Might as well go in order. After college, I moved to Worcester, Massachusetts for a change of scenery from central Pennsylvania. Shortly after, I met a guy. One thing led to another and boom…in love. I fell fast and I fell fucking hard. He knew all the right things to say and all the right things to do in order for a gal to swoon. I had a shitty landlord and ended up moving in with this guy way too soon. Fast-forward a year and a half and we’re engaged. In that time, his true personality came out and it was not a good one. More on that to come, though since I’m such a nice person, I will respect his privacy (Full disclosure being that I know some people who read this will know who he is and will ask that they do the same). 

Finally said no more to the fiancé and moved back to Gettysburg, PA. I now live in the upstairs of my moms’ house with my fur child, Albus. It’s definitely had its struggles but the setup is nice. I have the whole upstairs to myself with Albus and have everything but a stove. My mini fridge from college is getting good use. My mom’s wife comes upstairs to shower on the weekdays before work because its easier for the two of them to get ready in separate bathrooms. I just go with it.

Not even going near the shitty bankruptcy part. I’m going to wait until the process is completely done then post about my full experience.
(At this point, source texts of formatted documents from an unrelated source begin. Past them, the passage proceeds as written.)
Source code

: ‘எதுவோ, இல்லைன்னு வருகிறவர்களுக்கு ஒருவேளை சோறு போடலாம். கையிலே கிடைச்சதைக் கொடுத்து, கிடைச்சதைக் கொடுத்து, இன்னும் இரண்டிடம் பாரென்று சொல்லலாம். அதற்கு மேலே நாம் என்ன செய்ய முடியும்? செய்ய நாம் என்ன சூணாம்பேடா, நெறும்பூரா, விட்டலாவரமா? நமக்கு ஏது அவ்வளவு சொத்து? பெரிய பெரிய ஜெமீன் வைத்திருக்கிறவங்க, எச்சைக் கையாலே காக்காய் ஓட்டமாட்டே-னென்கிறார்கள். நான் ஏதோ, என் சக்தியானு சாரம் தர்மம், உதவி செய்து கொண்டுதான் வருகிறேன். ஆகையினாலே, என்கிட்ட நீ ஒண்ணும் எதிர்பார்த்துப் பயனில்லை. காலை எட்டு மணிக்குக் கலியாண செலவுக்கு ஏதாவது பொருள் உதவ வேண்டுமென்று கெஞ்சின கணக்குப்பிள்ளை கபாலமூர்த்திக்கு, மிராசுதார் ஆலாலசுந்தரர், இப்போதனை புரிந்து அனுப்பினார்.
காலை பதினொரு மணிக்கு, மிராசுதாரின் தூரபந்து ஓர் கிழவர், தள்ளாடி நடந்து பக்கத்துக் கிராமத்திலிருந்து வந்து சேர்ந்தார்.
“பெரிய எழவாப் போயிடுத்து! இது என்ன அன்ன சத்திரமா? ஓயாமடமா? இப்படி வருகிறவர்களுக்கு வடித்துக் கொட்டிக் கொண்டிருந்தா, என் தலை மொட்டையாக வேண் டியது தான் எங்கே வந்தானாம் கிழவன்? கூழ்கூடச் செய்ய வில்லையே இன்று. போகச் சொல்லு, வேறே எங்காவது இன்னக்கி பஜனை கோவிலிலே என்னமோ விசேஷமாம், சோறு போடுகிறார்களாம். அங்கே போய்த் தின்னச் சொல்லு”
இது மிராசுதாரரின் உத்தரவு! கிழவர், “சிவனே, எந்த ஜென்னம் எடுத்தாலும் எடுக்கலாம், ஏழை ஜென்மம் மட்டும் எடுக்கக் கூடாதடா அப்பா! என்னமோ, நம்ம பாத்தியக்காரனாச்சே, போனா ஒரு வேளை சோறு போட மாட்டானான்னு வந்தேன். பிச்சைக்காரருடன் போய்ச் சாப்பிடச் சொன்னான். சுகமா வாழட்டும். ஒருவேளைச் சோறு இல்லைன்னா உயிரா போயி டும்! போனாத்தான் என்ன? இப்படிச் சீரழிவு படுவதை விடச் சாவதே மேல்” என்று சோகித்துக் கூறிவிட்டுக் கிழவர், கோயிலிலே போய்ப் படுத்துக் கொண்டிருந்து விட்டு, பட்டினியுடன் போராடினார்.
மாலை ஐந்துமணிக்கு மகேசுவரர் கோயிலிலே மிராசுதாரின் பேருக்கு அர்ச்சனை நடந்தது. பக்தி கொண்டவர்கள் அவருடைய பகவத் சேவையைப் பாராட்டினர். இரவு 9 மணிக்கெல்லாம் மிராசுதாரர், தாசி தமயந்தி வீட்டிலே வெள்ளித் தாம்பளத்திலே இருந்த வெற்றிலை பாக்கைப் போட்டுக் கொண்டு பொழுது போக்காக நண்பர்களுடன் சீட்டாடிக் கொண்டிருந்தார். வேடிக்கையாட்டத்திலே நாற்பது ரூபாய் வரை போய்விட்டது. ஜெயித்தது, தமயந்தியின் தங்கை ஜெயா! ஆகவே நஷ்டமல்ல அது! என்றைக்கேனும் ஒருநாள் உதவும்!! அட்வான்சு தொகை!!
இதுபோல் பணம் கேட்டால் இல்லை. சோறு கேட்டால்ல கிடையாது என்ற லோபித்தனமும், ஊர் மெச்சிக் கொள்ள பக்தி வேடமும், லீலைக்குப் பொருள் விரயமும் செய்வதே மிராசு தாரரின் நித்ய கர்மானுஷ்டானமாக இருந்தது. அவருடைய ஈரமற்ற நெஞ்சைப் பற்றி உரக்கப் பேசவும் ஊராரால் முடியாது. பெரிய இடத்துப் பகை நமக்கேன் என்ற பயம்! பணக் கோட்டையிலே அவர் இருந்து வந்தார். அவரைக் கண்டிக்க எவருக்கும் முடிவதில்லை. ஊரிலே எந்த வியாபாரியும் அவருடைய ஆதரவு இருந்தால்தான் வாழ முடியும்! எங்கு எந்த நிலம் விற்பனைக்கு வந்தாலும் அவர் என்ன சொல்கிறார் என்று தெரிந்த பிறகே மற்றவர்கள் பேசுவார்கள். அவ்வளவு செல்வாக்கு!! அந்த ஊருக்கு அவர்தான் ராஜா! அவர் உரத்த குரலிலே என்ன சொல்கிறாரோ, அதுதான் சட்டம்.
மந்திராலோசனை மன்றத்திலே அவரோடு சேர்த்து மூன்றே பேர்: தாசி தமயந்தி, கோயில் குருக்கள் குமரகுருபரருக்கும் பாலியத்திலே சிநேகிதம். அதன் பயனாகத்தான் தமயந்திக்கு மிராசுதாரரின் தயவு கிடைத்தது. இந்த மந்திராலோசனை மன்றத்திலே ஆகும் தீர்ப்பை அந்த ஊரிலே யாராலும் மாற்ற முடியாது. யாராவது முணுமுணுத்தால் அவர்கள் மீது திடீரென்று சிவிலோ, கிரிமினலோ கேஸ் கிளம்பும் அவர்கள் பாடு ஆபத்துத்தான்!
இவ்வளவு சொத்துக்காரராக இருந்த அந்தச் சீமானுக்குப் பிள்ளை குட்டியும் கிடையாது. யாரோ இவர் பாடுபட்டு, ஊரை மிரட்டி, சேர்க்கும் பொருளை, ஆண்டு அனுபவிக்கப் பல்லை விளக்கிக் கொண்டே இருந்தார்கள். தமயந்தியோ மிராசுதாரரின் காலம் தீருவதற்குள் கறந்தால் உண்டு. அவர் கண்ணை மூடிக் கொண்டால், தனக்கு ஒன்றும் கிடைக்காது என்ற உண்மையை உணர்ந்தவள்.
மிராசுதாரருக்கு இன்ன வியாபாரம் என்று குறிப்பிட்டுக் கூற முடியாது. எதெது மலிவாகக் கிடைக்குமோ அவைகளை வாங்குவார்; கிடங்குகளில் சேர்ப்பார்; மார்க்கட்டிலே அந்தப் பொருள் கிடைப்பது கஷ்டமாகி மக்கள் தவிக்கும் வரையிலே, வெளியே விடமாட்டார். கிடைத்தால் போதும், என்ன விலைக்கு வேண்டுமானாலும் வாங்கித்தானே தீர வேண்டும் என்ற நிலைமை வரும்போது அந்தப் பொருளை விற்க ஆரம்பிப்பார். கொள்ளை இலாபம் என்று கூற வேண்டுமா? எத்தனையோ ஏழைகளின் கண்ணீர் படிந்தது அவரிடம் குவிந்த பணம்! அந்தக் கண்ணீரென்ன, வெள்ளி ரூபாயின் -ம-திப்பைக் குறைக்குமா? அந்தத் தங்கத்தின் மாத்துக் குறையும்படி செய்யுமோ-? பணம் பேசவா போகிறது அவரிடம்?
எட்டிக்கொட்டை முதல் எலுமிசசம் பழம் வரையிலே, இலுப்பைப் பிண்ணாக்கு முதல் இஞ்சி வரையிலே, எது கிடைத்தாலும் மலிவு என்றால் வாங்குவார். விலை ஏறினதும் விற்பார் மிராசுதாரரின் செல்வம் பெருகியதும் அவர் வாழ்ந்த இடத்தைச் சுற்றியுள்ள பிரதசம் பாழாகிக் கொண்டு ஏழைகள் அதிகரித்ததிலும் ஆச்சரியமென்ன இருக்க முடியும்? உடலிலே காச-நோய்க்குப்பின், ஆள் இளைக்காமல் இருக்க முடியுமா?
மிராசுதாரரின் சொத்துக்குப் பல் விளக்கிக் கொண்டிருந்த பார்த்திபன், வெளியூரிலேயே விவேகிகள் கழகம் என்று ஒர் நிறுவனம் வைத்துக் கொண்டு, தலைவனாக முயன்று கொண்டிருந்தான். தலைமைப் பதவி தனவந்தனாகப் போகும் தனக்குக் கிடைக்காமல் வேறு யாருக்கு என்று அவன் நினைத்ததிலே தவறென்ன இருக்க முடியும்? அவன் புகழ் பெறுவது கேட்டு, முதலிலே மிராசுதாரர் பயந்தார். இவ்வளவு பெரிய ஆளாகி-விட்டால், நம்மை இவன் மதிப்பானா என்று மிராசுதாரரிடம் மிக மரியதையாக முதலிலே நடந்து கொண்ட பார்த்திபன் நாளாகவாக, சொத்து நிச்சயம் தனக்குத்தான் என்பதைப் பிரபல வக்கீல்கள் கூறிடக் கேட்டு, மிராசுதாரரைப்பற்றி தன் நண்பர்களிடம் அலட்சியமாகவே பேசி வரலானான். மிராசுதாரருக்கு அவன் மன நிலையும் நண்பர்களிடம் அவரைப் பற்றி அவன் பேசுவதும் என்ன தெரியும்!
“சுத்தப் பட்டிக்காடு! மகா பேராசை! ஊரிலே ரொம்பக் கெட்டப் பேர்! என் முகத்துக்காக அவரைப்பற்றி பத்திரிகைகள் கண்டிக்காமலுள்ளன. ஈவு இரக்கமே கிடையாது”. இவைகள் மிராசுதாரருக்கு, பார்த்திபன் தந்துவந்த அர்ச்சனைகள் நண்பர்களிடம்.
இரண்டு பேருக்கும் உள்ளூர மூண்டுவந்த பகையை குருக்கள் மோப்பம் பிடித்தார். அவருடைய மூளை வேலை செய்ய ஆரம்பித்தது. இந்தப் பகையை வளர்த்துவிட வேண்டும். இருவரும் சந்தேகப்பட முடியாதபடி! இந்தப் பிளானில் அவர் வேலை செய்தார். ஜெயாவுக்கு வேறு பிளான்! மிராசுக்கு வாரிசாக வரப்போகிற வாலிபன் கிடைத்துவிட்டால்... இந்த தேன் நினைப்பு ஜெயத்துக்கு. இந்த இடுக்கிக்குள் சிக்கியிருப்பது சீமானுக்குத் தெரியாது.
My job can be stressful as hell! However, it can also be very rewarding. While I can’t go into too much detail when talking about my job due to HIPPA laws and such, it’s such a huge part of my life so it will inevitably make its way into the blog.

I am on my way to healing my heart and my soul. I know it will not be an easy or a short journey, but I know I have great things ahead in my life. Not at all sure what, but who doesn’t love a surprise?!

While this is a basic rundown of my current life, I do hope you come back for more. Throughout my blog journey I hope to delve deeper into my soul and bring out my past experiences while relating to what’s going on out in the world. Which is a world I very much want to go out and see. Hang tight with me while I work to build a successful presence within the blog community!

Also, it took me about 5ish hours to write this due to getting distracted from catching up on The Walking Dead.